Personal Memory Associated with this CD: when I was in high school in the early '80s, the church I attended got a new youth pastor.  She tried so hard to fit in with us that she was willing to try anything, including pulling out an acoustic guitar and singing the few songs she knew.  Unfortunately, one of those songs was Dead Skunk.  Of course, I was the only one under twenty that knew that song and I weakly sang along, but nobody was interested in hearing a 10 year old novelty song.  Needless to say, Dead Skunk was closely followed by chirping crickets.

Previously revisited for the blog:


  1. Out of the 12,000 CDs that comprise our combinded collections, what are the odds we both feature discs in posts today that lead off with Albert Hammond's ode to SoCal's beautiful weather? (Even though you can't tell what the first track is on the disc I featured:)

    What comes as no surprise is our opposing views on a couple of songs: "Drift Away" and "Heartbeat (It's A Lovebeat)"

    In defense of "Country Soul", it can be heard in the records that came out of the house of Stax, the music cooked up in Muscle Shoals and, of course, the legendary C&W stylings of the man who invented soul, Ray Charles.

    "Drift Away" itself is testifying to the joy and power of music, plain and simple. The song is so strong, even covers by Uncle Kracker, The Neville Brothers and Rod Stewart couldn't mess it up. (Michael Bolton's cover is another story.)

    The first hundred or so times I heard "Heartbeat" on AM radio in 1973 and 1974, it left little impression on me. Then one day in 1976 or 1977 I heard it on an FM radio station while riding in the family street rod ('68 Chevy SS) and it sounded like an all-new song: thundering drums, crystal clear hi-hat, and that funky phased out part. I was hooked and asking for it at the record store the very next week but of course they didn't have it. Or the album. That was so three years ago. It wasn't until 1978 or 1979, when labels started re-releasing their catalog singles as double A-sides that I finally nabbed the single. It's on the Remember Series from 20th Century Records. (Elektra/Asylum had their Spun Gold series, A&M had their Memories series and Columbia had their Hall Of Fame series.)

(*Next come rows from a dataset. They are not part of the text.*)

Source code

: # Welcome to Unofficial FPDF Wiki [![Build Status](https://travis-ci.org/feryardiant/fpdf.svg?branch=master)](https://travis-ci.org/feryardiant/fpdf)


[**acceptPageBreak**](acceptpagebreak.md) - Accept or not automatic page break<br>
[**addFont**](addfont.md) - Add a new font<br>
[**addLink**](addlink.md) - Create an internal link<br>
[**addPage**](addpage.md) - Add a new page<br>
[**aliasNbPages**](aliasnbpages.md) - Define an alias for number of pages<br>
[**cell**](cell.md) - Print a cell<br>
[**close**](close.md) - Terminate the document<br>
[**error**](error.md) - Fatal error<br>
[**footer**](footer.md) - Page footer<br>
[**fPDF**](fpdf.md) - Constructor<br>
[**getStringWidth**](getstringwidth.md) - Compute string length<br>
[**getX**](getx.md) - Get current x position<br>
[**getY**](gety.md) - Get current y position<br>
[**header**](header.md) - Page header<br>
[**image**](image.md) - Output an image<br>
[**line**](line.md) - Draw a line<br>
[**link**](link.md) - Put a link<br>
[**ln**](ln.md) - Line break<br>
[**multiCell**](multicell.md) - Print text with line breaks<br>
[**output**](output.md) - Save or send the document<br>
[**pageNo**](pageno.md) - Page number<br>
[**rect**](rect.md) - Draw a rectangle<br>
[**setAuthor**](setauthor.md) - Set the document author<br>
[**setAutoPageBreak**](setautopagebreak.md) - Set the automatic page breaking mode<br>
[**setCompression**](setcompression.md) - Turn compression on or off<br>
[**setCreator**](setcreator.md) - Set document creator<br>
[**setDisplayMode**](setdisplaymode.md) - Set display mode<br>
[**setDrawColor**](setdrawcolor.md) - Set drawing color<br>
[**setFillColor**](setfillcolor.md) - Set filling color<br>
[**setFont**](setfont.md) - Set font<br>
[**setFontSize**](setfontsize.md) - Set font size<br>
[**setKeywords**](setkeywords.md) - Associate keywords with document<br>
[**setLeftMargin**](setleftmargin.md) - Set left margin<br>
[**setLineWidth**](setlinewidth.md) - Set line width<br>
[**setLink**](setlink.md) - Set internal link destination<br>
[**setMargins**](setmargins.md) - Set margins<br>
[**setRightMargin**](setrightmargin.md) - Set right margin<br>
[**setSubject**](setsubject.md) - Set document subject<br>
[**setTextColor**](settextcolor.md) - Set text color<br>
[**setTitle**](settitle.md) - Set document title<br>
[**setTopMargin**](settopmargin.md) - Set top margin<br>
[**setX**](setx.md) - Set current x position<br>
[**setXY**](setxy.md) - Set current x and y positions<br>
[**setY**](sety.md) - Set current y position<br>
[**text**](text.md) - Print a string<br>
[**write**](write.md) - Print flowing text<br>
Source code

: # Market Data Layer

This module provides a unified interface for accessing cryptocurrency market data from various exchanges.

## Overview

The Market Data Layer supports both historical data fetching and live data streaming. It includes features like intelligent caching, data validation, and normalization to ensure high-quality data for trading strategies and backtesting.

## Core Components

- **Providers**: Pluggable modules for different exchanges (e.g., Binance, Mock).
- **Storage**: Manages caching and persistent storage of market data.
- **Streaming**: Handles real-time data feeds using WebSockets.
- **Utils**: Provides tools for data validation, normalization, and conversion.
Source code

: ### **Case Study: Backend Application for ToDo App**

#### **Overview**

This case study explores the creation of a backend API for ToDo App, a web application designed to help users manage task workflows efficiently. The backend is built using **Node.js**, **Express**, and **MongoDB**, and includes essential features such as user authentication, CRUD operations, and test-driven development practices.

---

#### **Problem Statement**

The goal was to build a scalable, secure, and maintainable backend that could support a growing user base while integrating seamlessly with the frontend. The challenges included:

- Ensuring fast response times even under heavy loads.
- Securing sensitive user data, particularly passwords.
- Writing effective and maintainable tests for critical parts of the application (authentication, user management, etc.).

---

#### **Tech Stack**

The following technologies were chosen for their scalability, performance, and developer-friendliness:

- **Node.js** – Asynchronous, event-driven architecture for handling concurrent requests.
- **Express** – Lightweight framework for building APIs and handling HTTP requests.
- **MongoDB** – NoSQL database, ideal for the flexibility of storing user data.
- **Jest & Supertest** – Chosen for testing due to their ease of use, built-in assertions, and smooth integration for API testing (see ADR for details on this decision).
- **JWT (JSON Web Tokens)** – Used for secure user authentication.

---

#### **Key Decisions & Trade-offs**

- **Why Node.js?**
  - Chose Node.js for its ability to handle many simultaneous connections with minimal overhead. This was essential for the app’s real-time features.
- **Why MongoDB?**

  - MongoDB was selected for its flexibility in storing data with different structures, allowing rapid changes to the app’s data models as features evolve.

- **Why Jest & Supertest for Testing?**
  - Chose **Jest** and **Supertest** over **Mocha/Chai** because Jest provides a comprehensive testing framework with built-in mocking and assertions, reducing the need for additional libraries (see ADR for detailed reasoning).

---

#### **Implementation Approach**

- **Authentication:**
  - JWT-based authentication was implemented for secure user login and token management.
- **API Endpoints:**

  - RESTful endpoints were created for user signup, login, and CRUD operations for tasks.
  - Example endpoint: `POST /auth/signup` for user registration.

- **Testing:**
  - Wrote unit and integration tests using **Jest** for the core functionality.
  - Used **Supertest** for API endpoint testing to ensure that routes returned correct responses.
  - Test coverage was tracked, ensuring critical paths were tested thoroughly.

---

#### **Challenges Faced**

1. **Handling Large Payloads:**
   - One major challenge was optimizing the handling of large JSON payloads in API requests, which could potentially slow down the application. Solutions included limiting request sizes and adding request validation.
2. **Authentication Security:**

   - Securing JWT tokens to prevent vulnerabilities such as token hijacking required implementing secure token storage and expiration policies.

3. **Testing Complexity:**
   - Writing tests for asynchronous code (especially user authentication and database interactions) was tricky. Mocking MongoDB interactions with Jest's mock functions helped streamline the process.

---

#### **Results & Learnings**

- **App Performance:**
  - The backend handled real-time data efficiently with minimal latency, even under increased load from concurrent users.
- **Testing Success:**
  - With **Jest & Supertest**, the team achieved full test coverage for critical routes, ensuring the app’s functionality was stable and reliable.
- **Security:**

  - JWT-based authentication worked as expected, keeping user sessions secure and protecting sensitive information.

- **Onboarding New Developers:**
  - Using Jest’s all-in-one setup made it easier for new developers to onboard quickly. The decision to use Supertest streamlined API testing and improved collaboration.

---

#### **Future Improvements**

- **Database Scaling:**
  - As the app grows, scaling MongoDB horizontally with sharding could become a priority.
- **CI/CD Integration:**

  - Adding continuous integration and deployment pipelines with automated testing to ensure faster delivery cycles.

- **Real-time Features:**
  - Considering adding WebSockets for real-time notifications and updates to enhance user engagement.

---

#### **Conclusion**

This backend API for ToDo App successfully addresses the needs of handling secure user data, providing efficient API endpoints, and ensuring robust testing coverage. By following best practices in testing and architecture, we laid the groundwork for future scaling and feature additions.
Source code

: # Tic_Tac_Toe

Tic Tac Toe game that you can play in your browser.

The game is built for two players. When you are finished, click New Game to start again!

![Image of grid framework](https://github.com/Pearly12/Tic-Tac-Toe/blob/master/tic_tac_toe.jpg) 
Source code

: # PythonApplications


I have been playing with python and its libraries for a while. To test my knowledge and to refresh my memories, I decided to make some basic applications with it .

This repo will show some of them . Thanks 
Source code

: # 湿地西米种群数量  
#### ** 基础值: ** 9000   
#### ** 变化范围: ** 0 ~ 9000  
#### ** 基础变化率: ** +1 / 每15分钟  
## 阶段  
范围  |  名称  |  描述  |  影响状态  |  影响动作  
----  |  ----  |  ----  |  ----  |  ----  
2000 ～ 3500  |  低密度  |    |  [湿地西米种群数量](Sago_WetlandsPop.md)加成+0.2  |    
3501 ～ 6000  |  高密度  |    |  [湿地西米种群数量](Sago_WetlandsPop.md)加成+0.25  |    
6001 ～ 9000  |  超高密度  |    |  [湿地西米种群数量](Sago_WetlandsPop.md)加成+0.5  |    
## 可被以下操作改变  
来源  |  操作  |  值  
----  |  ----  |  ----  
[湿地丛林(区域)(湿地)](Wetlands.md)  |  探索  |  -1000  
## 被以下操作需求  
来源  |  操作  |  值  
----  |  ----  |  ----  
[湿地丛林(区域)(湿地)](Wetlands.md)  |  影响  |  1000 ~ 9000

  2. I have to side with Herc on a few of these tracks as well.

    The DeFranco Family is very memorable to me. My cousin Joan had the 45 for "Heartbeat" so I heard it a lot back in the early 70's. They faded into the sands of time for me until the late 90's when I got a CD that pretty much covered all of their music from their first two albums. Sure, it is bubblegum pop but it really worked for me. The early 70's were all about family acts (Jacksons, Osmonds, DeFrancos, the Sylvers...).